The African groundnut grows easily in poor soils and needs very little water, so is one of the crops of interest as scientists scan the possibilities for more sustainable crops to achieve food security in a climate-changing world.

Her method and findings, recently published in Food Research International, are important because they are generally applicable to any producer wanting to test the marketability of alternative products, and are proof of the importance of sustainability factors to consumers.

The test group compared the taste of the two biscuits, one lot made with ordinary wheat flour, the second with bambara nut flour.

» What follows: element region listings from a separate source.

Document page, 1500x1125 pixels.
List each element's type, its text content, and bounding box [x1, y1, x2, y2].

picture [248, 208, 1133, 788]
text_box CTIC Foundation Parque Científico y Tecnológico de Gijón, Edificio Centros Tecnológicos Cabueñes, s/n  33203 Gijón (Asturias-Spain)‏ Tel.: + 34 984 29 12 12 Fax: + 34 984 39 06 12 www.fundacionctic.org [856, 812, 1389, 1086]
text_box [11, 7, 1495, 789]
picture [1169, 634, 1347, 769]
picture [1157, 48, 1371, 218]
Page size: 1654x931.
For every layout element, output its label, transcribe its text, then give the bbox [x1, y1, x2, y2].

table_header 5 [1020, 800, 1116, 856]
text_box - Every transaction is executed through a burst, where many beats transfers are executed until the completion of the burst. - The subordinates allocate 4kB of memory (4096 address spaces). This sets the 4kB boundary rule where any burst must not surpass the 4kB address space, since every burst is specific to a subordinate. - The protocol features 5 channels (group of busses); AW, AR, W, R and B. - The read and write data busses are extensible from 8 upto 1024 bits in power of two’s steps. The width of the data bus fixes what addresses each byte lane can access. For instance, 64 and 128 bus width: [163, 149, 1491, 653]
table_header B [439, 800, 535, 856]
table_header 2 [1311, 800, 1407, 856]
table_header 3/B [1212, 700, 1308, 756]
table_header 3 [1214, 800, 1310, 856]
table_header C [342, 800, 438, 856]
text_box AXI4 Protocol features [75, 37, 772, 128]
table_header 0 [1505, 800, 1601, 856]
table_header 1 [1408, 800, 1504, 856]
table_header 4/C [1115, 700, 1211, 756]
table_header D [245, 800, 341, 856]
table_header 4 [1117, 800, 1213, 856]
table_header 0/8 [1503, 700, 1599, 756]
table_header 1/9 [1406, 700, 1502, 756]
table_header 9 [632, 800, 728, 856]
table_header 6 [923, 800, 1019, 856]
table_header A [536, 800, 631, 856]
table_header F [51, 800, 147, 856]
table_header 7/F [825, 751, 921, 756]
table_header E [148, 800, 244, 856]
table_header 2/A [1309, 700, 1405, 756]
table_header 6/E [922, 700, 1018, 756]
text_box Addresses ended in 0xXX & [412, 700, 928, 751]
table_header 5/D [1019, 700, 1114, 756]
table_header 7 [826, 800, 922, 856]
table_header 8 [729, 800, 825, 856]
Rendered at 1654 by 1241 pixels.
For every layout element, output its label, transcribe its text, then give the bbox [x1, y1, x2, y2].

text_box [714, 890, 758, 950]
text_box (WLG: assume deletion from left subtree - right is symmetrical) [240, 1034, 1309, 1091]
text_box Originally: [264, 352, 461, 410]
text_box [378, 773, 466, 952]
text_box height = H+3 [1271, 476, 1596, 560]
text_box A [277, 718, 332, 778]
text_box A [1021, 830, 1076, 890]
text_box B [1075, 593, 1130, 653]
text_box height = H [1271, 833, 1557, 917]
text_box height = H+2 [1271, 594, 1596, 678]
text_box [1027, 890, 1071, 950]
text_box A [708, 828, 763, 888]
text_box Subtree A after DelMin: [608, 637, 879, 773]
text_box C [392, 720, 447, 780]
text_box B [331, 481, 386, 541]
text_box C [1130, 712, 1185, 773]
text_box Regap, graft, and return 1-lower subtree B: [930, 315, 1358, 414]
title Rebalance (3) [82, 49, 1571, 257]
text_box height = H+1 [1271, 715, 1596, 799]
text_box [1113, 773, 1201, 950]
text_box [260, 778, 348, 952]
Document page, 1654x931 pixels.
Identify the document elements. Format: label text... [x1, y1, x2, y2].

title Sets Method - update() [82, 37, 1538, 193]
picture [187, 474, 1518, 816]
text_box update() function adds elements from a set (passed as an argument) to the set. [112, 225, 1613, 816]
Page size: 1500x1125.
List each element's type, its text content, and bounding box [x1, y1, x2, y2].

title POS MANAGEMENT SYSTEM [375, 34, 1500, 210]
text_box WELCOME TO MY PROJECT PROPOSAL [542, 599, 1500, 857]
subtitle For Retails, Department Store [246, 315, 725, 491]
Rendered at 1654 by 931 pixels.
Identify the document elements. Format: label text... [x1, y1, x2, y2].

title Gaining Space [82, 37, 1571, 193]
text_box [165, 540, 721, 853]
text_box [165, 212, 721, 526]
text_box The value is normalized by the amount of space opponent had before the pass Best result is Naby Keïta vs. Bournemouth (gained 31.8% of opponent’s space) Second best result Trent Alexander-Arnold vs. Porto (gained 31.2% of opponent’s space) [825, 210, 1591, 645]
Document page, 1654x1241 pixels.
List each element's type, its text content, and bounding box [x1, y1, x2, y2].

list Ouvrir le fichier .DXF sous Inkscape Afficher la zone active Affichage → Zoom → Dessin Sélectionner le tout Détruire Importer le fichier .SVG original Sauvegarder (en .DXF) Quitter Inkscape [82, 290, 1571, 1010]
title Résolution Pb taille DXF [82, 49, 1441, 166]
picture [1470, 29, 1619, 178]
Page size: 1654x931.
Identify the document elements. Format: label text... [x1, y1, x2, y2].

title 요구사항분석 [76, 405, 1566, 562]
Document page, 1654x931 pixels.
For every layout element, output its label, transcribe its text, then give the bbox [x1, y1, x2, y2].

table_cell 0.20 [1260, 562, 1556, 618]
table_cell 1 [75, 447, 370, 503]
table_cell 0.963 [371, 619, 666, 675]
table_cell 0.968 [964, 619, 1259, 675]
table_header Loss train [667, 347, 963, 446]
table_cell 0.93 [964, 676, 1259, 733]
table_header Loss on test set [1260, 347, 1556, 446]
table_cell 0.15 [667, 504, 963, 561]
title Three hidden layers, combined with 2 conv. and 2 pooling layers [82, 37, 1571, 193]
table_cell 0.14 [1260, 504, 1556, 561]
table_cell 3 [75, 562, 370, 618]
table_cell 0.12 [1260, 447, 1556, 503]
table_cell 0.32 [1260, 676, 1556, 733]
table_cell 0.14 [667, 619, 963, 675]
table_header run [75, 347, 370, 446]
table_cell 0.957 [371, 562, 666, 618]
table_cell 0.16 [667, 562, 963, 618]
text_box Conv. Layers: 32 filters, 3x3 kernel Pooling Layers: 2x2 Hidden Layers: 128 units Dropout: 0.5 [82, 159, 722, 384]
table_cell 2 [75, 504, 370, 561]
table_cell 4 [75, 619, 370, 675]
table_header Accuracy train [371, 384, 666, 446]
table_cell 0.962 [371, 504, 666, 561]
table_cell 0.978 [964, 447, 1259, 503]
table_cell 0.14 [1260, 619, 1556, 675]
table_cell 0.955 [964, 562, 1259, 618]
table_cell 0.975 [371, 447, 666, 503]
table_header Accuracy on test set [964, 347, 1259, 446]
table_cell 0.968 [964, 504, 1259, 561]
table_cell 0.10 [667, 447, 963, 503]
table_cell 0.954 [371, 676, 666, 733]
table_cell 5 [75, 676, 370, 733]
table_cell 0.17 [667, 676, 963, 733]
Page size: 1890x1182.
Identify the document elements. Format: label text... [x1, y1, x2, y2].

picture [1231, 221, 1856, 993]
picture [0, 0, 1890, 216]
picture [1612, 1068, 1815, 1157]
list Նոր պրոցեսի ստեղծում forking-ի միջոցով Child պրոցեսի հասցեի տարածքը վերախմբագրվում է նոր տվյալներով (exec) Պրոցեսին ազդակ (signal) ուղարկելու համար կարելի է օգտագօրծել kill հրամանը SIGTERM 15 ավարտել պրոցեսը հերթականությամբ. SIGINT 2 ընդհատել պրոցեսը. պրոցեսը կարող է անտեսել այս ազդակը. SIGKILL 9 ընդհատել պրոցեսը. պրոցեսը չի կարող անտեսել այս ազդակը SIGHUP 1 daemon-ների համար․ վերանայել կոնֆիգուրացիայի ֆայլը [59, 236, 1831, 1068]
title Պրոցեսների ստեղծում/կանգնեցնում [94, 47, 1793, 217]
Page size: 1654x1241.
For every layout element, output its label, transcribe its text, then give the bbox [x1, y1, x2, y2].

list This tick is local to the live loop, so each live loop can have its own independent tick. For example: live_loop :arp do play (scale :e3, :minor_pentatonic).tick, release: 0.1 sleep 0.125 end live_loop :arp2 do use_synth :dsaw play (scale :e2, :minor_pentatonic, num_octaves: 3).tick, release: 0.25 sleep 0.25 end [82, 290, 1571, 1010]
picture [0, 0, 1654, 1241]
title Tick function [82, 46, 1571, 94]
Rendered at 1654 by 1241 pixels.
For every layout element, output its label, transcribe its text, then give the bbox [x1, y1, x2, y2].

No information was given to them about bambara flour, so they were just blindly comparing taste and texture. There were no significant differences in overall liking, although they did note differences in texture and taste.

In the second phase of the experiment, researchers reconvened the group and told them all about the bambara nut and its sustainability and nutritional benefits (high in protein).

This substantially shifted their attitudes in favour of the product and said it made them feel less “guilty” about consuming the biscuits, and would result in them positively preferring them, and even paying a premium.

The more neophobic in the group were less influenced by this information, but nevertheless impressed.

Hort says her findings underscore the need for New Zealand producers to first understand the emotional factors for consumers in different countries, segmented by age, gender, income etc, and to tell them (true) stories about a product’s provenance.

There are other important variables we have to be aware of. For example, while local consumers are now opposed to packaging, many Chinese consumers tend to judge a product by its cover.

“Prior research into people’s emotional engagement is a better predictor of a product’s success than liking alone,” says Hort.

“Consumers have a very emotional relationship with food. I love cream cakes but I don’t eat them because they make me feel guilty.”